With 72 pairs at last count, it's been a good start to summer for the endangered Great Lakes population of piping plovers.

Given the many ongoing threats to these small shorebirds, it's difficult to be sure where we'll stand at summer's end when these seasonable residents hit the skies for the nearly nonstop, two-day, 1,300-mile flight to their overwintering beaches along the Gulf of Mexico and elsewhere in the southeastern U.S. and the Caribbean.

For those of us working for decades to help these once nearly extinct birds recover, it's exciting times here up north, with five pairs spotted on Lake Ontario, two pairs in Illinois and a pair at a new site in Wisconsin.

That may not seem like much to celebrate. But when a species is nearly wiped off the face of the earth, recovery is no easy process. By the time the Great Lakes piping plover was protected in 1986 it was almost functionally extinct, with as few as only a dozen pairs remaining at half a dozen sites.

The daunting task of recovering Great Lakes plovers to a sustainable population is not easy. I have records of sites where a half-century ago collectors took every bird and every egg. Still today, plovers have yet to return to some of those sites.

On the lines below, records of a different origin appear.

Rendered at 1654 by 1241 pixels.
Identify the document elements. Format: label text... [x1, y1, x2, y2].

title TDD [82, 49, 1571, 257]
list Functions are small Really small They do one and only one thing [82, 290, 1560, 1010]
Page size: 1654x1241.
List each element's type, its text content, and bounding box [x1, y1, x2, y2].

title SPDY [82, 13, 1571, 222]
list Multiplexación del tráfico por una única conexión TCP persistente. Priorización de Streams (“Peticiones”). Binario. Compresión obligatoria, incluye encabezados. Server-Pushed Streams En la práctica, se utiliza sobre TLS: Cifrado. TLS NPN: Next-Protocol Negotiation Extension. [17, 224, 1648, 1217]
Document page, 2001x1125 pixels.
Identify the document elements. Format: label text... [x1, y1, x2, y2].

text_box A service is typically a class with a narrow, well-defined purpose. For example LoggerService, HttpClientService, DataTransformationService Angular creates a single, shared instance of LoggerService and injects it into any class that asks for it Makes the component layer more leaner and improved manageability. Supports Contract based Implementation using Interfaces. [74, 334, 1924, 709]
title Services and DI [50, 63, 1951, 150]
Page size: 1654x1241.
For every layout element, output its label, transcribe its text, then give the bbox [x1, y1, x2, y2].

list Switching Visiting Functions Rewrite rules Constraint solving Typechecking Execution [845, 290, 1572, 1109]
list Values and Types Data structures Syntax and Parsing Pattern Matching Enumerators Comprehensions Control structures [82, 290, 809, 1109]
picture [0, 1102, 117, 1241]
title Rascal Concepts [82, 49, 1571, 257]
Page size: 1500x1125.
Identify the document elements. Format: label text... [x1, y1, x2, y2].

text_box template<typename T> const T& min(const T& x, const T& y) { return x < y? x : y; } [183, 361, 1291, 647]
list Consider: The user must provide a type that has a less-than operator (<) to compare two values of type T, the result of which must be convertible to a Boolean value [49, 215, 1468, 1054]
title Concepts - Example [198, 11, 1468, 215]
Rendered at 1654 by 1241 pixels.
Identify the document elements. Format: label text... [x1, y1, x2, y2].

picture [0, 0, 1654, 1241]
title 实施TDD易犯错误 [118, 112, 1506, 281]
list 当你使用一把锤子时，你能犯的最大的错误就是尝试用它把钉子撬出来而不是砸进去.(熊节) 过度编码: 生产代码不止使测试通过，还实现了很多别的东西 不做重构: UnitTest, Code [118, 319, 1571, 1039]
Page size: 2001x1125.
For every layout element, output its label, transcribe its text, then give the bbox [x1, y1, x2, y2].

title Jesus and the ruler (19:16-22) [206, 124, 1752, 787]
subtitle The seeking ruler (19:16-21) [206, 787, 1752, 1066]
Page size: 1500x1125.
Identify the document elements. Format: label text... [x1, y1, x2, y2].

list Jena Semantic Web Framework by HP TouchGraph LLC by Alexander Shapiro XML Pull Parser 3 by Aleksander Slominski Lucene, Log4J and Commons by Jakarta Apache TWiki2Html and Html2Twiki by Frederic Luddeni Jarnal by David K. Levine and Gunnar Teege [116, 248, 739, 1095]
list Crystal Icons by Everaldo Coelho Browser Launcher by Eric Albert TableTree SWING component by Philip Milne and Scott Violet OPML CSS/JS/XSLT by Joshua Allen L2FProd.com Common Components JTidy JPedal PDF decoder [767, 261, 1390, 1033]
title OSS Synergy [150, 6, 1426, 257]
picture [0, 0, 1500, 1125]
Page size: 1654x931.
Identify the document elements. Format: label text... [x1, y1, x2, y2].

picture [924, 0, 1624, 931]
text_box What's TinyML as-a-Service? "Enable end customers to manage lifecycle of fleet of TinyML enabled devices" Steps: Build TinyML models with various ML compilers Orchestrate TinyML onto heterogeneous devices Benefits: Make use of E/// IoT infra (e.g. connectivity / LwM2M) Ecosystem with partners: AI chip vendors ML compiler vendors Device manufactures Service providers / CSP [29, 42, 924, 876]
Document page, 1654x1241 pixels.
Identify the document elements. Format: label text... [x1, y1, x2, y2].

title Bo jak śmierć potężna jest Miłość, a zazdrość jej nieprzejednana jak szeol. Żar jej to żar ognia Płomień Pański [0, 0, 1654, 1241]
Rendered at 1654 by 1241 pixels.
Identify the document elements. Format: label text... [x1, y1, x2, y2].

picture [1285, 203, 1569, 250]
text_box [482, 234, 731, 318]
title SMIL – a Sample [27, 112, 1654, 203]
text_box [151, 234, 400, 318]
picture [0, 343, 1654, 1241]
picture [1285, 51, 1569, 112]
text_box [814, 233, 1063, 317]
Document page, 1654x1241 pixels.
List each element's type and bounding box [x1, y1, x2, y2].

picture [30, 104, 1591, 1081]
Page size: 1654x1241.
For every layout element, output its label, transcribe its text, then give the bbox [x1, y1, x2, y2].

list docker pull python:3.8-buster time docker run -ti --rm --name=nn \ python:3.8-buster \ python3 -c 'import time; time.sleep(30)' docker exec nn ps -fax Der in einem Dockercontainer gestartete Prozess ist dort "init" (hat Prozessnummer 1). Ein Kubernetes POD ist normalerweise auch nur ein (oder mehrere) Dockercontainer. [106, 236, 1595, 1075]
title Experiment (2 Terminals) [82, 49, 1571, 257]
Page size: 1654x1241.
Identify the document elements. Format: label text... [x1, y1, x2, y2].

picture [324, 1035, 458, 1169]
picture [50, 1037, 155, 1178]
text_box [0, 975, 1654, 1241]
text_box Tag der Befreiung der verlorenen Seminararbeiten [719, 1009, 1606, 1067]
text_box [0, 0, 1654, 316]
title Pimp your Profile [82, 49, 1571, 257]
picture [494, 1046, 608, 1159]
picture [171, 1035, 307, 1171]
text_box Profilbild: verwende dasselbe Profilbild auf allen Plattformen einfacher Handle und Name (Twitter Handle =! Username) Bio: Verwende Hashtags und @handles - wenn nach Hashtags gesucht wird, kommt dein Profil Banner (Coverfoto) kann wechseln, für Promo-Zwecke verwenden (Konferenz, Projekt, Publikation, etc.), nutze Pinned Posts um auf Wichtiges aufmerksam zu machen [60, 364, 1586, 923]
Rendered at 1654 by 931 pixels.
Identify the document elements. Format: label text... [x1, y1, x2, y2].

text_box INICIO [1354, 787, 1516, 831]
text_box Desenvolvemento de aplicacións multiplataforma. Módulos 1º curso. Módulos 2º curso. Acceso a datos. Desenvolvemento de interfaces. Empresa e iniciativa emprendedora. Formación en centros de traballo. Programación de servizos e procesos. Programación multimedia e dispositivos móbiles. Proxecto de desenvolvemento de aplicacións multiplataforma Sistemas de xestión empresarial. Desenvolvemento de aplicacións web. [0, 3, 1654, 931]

And, yet, thanks to the powerful conservation tools provided by the Endangered Species Act and the work of countless dedicated people, plovers are steadily recovering.

Hardly are plovers alone in their slow but encouraging return. That important point was driven home by a new study by the Center for Biological Diversity showing that a remarkable 85 percent of all U.S. continental birds currently protected by the Endangered Species Act are increasing or stabilized.

The first-of-its-kind analysis of more than 1,800 population surveys for all 120 birds protected under the Endangered Species Act was good news for birds and anyone who tires of watching some politicians falsely accuse the Endangered Species Act of doing a poor job of recovering species.

Just to our west, the 19 governors who make up the Western Governors' Association released a report earlier this month calling for the Endangered Species Act to be "updated" by giving states more control over when and how imperiled species should be protected and even determining the degree to which industries should be allowed to harm protected species and their habitats.

At the heart of the governors' attack on the act has been a well-honed messaging theme that the act is a failure because fewer than 2 percent of protected species have recovered enough to be delisted.

The absurdity of that statement has always been clear to anyone interested in stepping beyond the political rhetoric. The great majority of species protected by the act — like Great Lakes piping plovers — were pushed toward extinction for many decades and, not surprisingly, most aren't expected to fully recover for several more decades.

The recent study of the recovery of protected birds found, for example, that while federal scientists projected that, on average, recovery of bird populations would take 63 years, to date protected bird species have only been listed for an average of 36 years. So, unless you're playing political games, you wouldn't expect virtually any of them to be recovered yet.

There's a lot of work still to do to get the Great Lakes piping plover population and other protected birds to the point where they can be delisted, but we're making important progress. According to the recent bird study, Great Lakes plovers are up from 19 to more than 70 pairs since 1985; the interior least tern is up 600 percent since 1985; and the Kirtland's warbler has increased more than 1,000 percent since 1971.

For those of us lucky enough to see the wonder of a piping plover skittering across the sand of our favorite beach, it's a tribute to the fact that we're all evolving in our efforts to learn how to better share our environment with other species.

And it's a reminder of the critical role played by the Endangered Species Act, which has prevented the extinction of 99 percent of protected species and put the great majority on the road to recovery.

Francesca Cuthbert is a professor in the Department of Fisheries, Wildlife and Conservation Biology at the University of Minnesota.